My name is Alan Bosley. Some people call me immature, some say I'm hysterical. I've been told that because of my blond hair and green eyes that I'm cute, but no one has ever acted on it.  I love football. I have been playing for as long as I can remember. It's weird though, people laugh at me sometimes when I tell them I play football for the T.C. Williams Titans. Ok I admit it, I couldn't stop those guys when we played out first game. I was glad Coach Yoast put Petey in for me. See, at 5'8 and only 140 pounds, I'm not very big for a football player. I'm also a sophomore. Not like Julius or hell, even Louie. I get knocked over pretty easily. During that first game, I had made an attempt to tackle this huge guy. He through me back like a doll. Not to mention he was really fast. I couldn't stick with him.

Then the coach called me out. My dad nearly had a heart attack. He was really mad at me after the game. "How could you let that guy beat you Alan? You weren't even trying!" He went on like this for hours. I could feel tears in my eyes, but football players don't cry. The next day he went to yell at Yoast and Boone. I sat on the field bleachers crying. I felt someone pat me on the back. I turned around and saw Boone. He must have escaped my dads wrath.

"I'm sorry about my dad coach, I tried to tell him that it wasn't your fault" I stammered.

"Don't worry Alan.
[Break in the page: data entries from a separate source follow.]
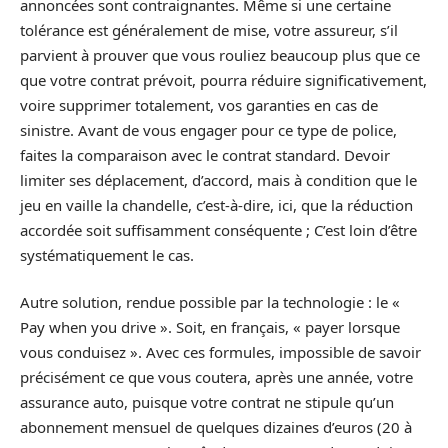
annoncées sont contraignantes. Même si une certaine
tolérance est généralement de mise, votre assureur, s’il
parvient à prouver que vous rouliez beaucoup plus que ce
que votre contrat prévoit, pourra réduire significativement,
voire supprimer totalement, vos garanties en cas de
sinistre. Avant de vous engager pour ce type de police,
faites la comparaison avec le contrat standard. Devoir
limiter ses déplacement, d’accord, mais à condition que le
jeu en vaille la chandelle, c’est-à-dire, ici, que la réduction
accordée soit suffisamment conséquente ; C’est loin d’être
systématiquement le cas.
Autre solution, rendue possible par la technologie : le «
Pay when you drive ». Soit, en français, « payer lorsque
vous conduisez ». Avec ces formules, impossible de savoir
précisément ce que vous coutera, après une année, votre
assurance auto, puisque votre contrat ne stipule qu’un
abonnement mensuel de quelques dizaines d’euros (20 à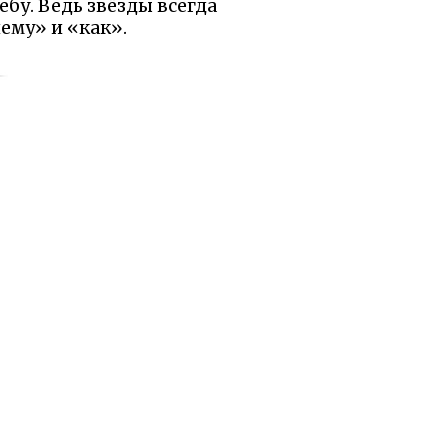
ебу. Ведь звёзды всегда
ему» и «как».
ы были бы рады, если
равилось.
Поделиться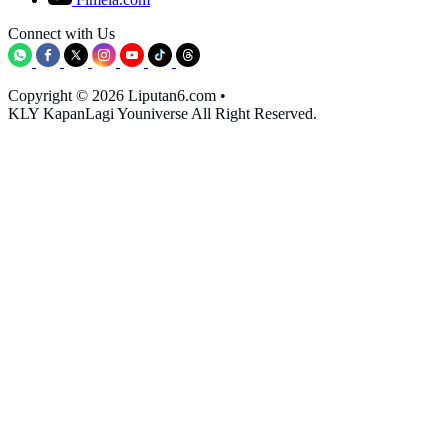
Connect with Us
Copyright © 2026 Liputan6.com
•
KLY KapanLagi Youniverse All Right Reserved.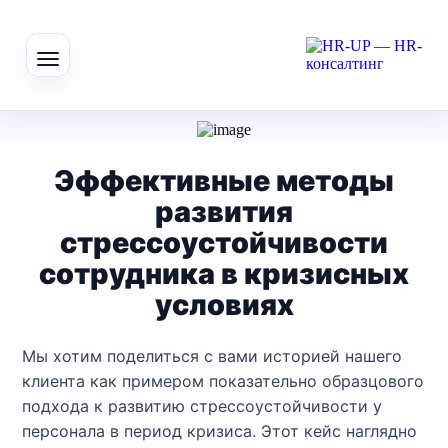
Эффективные методы
развития
стрессоустойчивости
сотрудника в кризисных
условиях
Мы хотим поделиться с вами историей нашего
клиента как примером показательно образцового
подхода к развитию стрессоустойчивости у
персонала в период кризиса. Этот кейс наглядно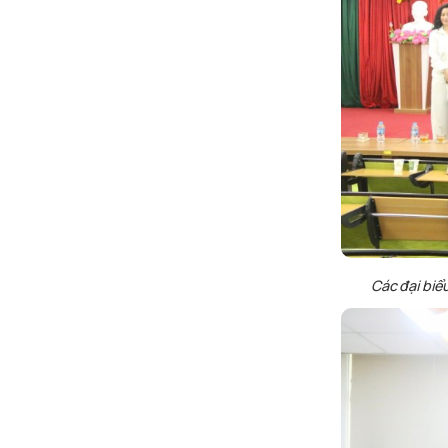
Các
đại
biể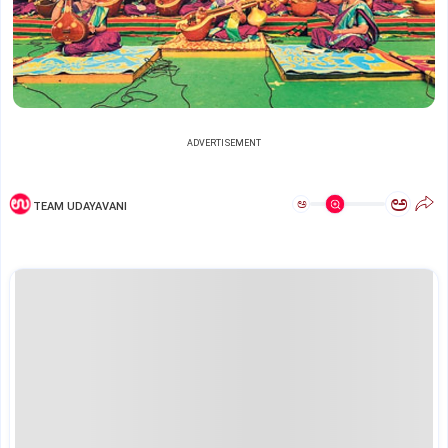
ADVERTISEMENT
ಅ
ಅ
TEAM UDAYAVANI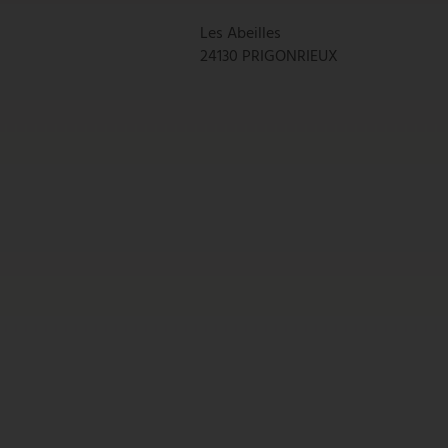
Les Abeilles
24130 PRIGONRIEUX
You're a great kid. I know you tried your best."

"Why do I have to be so small? I hate it. I try to cover it up by being really friendly and nice. But face it, I'm about as tough as half the girls in our school. Maybe I should just quit, but my dad….." I began to cry again.

"Alan you are a great person. You were one of the first on the team to accept your black teammates and sunshine. And you were never mean to them unlike Gary. You are by far the most liked person on the team, and because of your example, we came together. Now don't you ever give up on yourself you have a lot of potential." Said Boone and got up and left.

I sat there for a little longer. But you know what? I stopped trying to change myself. So I'm small? So what? I will always play football who knows though maybe one day, my size will catch up with my ambition. Till then I will sit on the bench and watch, watch as the Titans dance their way into Victory.